== DOCUMENT EXTRACT ==
--- START ---
Well Juh-nelle, I see ya got anotha season!
Yes kids, Teen Mom 2 is back. Baby Jesus (and Viacom Inc.) have answered our prayers and dropped off another season full of Chelsea doing her hair, Leah trying (unsuccessfully) to keep it in her pants, Kail trying not to make fun of Jo‘s rap ‘career’ and Jenelle getting engaged to random dudes. To all of you who went to church and prayed that the reality Gods would once again smile upon us and give us more of Barbara and the gang, The Ashley thanks you.
Let’s get started before Jenelle gets arrested and I have to write about it instead of doing this recap!
The episode kicks off with a recap of last season. To sum it up: Jenelle crapped out a kid, yelled at everyone, and tried to get custody of Jace; Chelsea got a cosmetology license and Adam got arrested; Kail and Javi argued; Leah got ding-danged drugged out and wanted to put dye in the baby’s head…or something.
We start off with Kail, who is having trouble bringing Isaac to Jo’s place because it’s three hours away and she’s in college. (Like, actual college, where you have to go and stuff and not receive credit for being on an MTV reality show!)
Jo has decided that he wants to be closer to Isaac, so he may be moving to Delaware where Kail lives. Kail, naturally, is worried that Jo will move too close. (The sounds of Jo rapping and Vee twerking to the beat could keep a person up all night, you know!)
Unfortunately that’s not Kail’s only worry these days. She and Javi are not getting along. They keep yelling at each other so they have to go to counseling.
--- END ---
== DATA SECTION ==
--- START ---
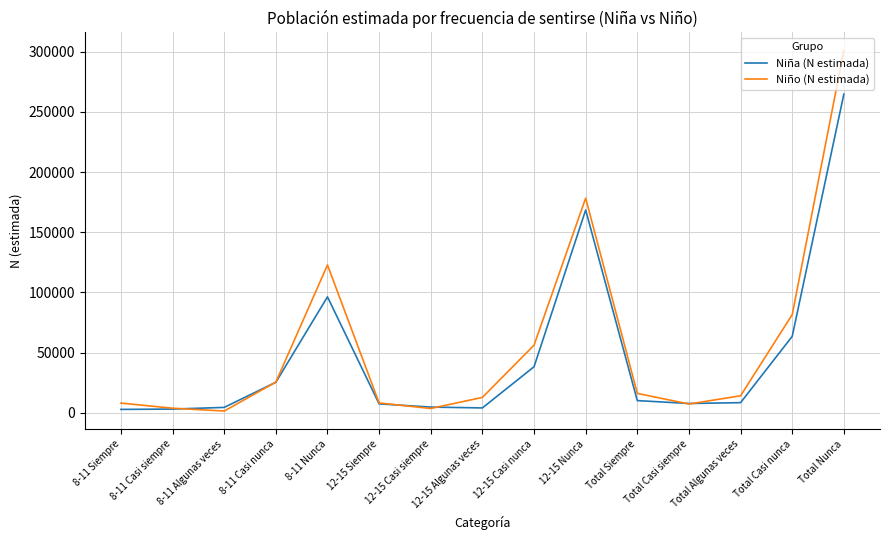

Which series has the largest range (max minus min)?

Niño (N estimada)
--- END ---
--- START ---
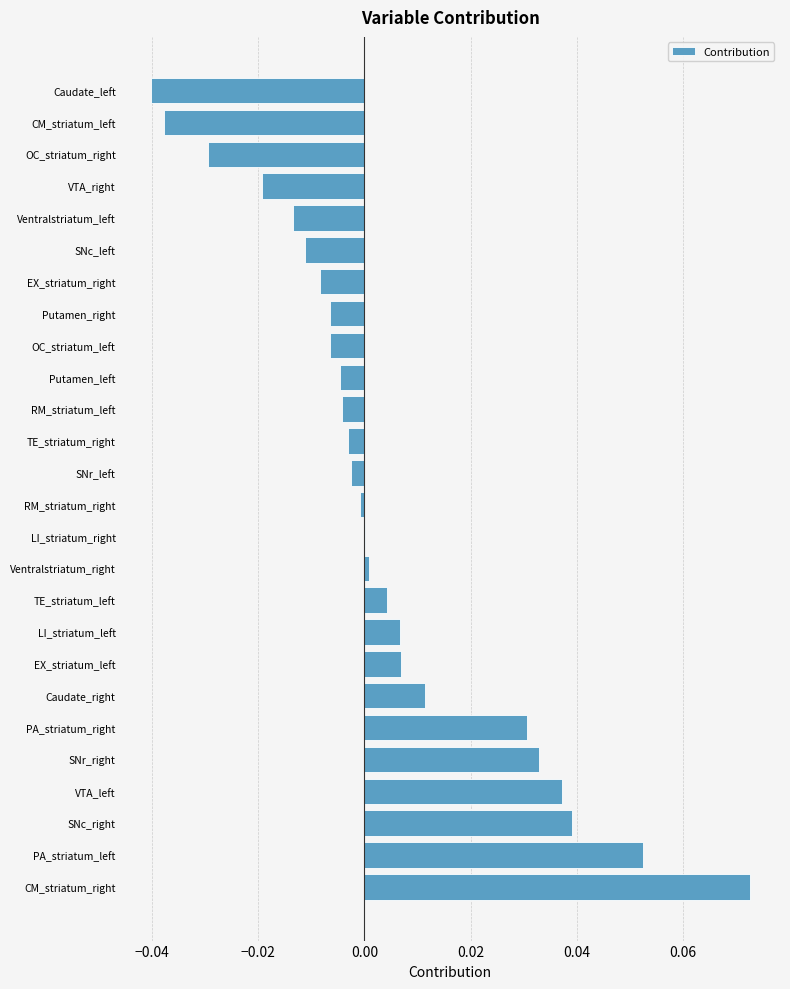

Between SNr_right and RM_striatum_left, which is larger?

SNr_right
--- END ---
== TASKS ==
[A] Answer these from the Teen Mom 2 recap, each on its own line:
(i) What license did Chelsea get last season?
(ii) In which state does Kail live?
(iii) What does Kail have to go to with Javi because they keep yelling at each other?
[B] According to the Teen Mom 2 recap, why is Kail having trouble bringing Isaac to Jo's place? Answer in one to three sentences.
[C] Continue the Teen Mom 2 recap from the point where it stops.

== TASK-BY-TASK ANSWERS ==
[A]
(i) A cosmetology license.
(ii) Delaware.
(iii) Counseling.

[B] Kail has trouble bringing Isaac to Jo's place because Jo lives three hours away and she is in college.

[C]
It’s Isaac’s birthday, and Kail’s gone all out because she only had two birthday parties when she was young so she wants better for her kids. (I’m sure those two birthday parties ol’ Smirnoff Suzi threw her were quite the fiesta. Suzi and whatever dude she was boning probably stuck a candle in an empty beer can and passed out before they could finish the birthday song.)
All of Kail’s oddly named friends are in attendance: Peach, Sterling, etc. and they go to a kiddie play area to celebrate. The next day, Kail and her friends are planning to go to a concert. Their plans require that Javi drives Isaac to Jo’s place in Jersey. They’re going to stay over in Philly at a hotel but Kail is worried that Javi will be unhappy about it. She asks him if he’s going to be a big ol’ baby about them staying over in a hotel. Javi says he won’t and agrees to the plan.
Meanwhile in Carolina, Jenelle and Nathan are taking Jace and Kaiser (Roll) to pick out a Christmas tree. Somehow Nathan has gotten hold of a saw (gulp) and is busy cutting down a tree. (Hopefully he checked it thoroughly to make sure it wasn’t the same tree that’s Kieffer’s now making his home in.)
After cutting the tree down, Jenelle takes Jace to have dinner with Barbara, who’s wondering what Jenelle has planned for her birthday. Jenelle says that Nathan has a surprise planned. (Anyone else think that going over to Barb’s, having her fry up a few doughboys and listening to her tell the story of the night her “bitch of a daughta” was born would be way better than whatever Nathan has planned?)
Babs tells Jenelle that Jace has been very bad at school. Although Jace denies it, Babs informs us that Jace hasn’t been listening, will not do his work and that when he comes back from Jenelle and Nathan’s house he is wetting the bed.
Babs thinks it may be Jenelle and Nathan’s epic screamfights that are causing Jace to repeat the bad behavior he’s seeing but Jenelle insists they don’t yell. (Um…please refer to the entire 5B season. I beg to differ on that.)
Next, Barbara brings up the fact that she never sees “Kaisa.” Jenelle says that’s because Barbara can’t get along with her boooooyfriend.
Next we check in with Chelsea, who is now dating a new guy named Cole. He’s really good with Aubree, which makes Chelsea (and Other Chelsey, who’s still around) very happy.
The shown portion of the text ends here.